The audit, which was triggered by persistent interconnection arrears, which the regulator said rose to NOK 70 billion. Last year, it will reveal the true status of operators, which will lead to an increase in debt in the sector. “The Commission recently conducted an analysis of the financial health of its licensees as a result of the systematic crisis that some of them have faced, mainly related to huge debt and a huge shortage of shareholders’ funds.
“The survey results raised concerns and highlighted widespread problems related to capital structure and unacceptable debt and equity ratios in a significant number of licensees. “This requires a mechanism to proactively set parameters and monitor compliance; it is both an imperative and a necessity to protect the market, ”says a Commission document proposing a new capital structure for operators.
At the end of last year, NCC executive vice president prof.
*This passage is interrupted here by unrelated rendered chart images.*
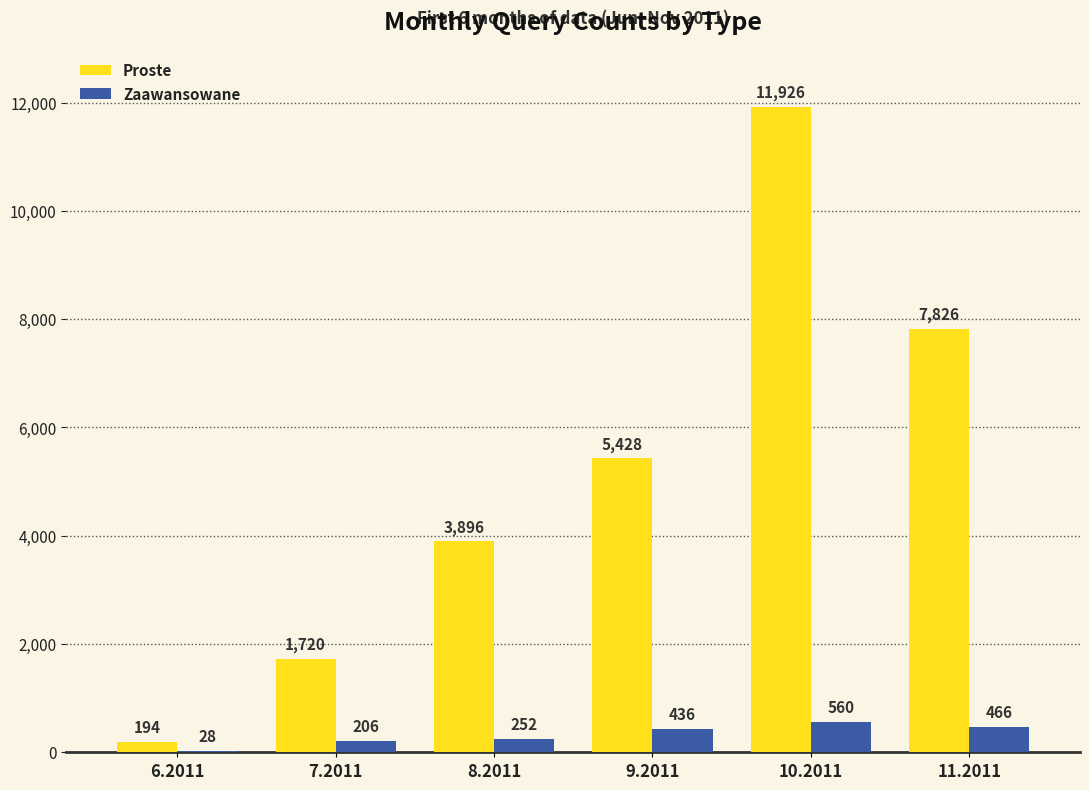

Reading left to right, extract all data points from this chart.

Proste: 194	1720	3896	5428	11926	7826
Zaawansowane: 28	206	252	436	560	466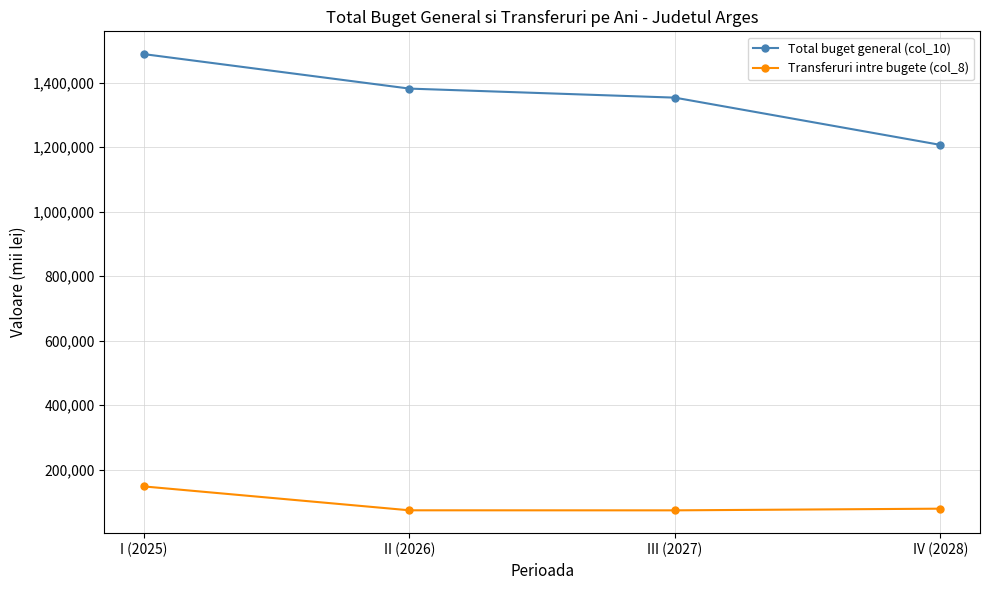

The value of Total buget general (col_10) at III (2027) is 1955851.8. True or false?

False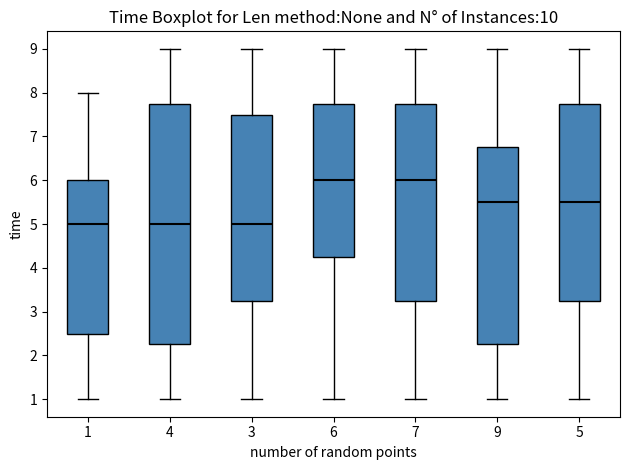

Reading left to right, read every box against the y-axis: the position of its median line, the range the box covers, and the ends of its whiskers. The values are not printed on the chart, so give them approximately, as read against the axis.

1: median 5.0, box 2.5 to 6.0, whiskers 1.0 to 8.0
4: median 5.0, box 2.3 to 7.8, whiskers 1.0 to 9.0
3: median 5.0, box 3.3 to 7.5, whiskers 1.0 to 9.0
6: median 6.0, box 4.3 to 7.8, whiskers 1.0 to 9.0
7: median 6.0, box 3.3 to 7.8, whiskers 1.0 to 9.0
9: median 5.5, box 2.3 to 6.8, whiskers 1.0 to 9.0
5: median 5.5, box 3.3 to 7.8, whiskers 1.0 to 9.0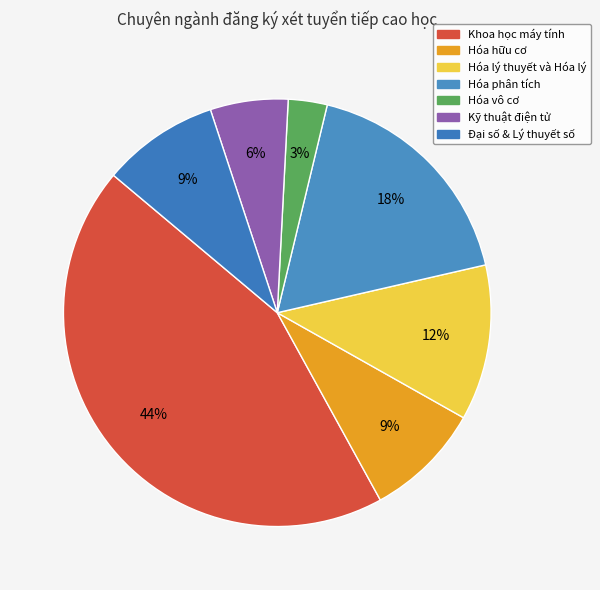

Is there a majority slice in this chart?

No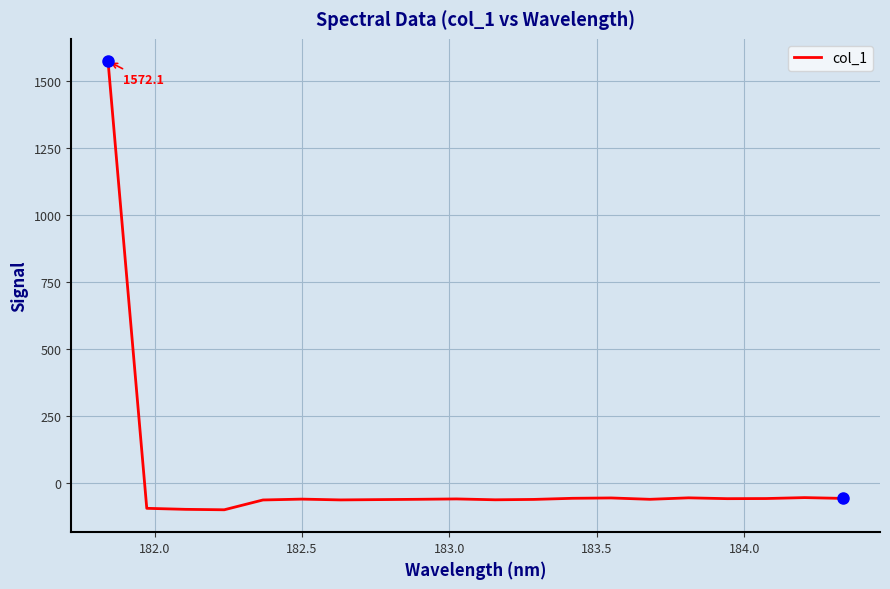

How many values exceed -58?

9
Umar Dunbatta urged telecom operators to pay off huge interconnection debts, stressing that this issue must be resolved in the general interest of the industry. Dunbatta said that “the estimated over $ 70 billion in interconnection debt is a major challenge to infrastructure expansion and impedes the healthy competition” needed to foster Nigeria’s digital economy.
Meanwhile, the regulator said there is an urgent need for a new capital structure for telecommunications companies to prevent an industry collapse. According to the document entitled: “Consultation Document on Determining Capital Structure for Licensees in the Telecommunications Sector in Nigeria,” in March 2020, the Commission established a committee to review the existing capital structure in the sector and determine whether any benchmarks or parameters should be established.
The committee reportedly carried out a technical analysis of a sample of active licensees, broken down into 15 license categories. “It is clear from the results of the technical review that the commission must act in a timely manner to prevent a systematic and sectoral collapse and its possible impact on the economy and national security of Nigeria. Obviously, the result of the technical review of the selected licensees confirms the need for a consultation process that will facilitate the identification of the ideal capital structure that will protect and support the communications sector in Nigeria, ”the commission said.
The Commission said it intends to establish an optimal capital structure for its licensees, such as a debt-to-equity ratio that provides the lowest weighted average cost of capital. “To optimize its capital structure, the licensee can issue more debt or equity capital, and the newly acquired capital can be used to invest in new assets / infrastructure, or can be used to buy out currently outstanding debt / capital, for example in the form of recapitalization … …
“While there are many contextual issues related to the definition of the capital structure, the committee focuses on investment, equity financing and the debt-to-equity ratio of all of its licensees. Thus, capital structure in this context refers to the proportions or combinations of equity capital, preferred capital, bonds, long-term loans, retained earnings and other sources of long-term funds in the total capital that the licensee will have. collect to manage your business, ”the document says.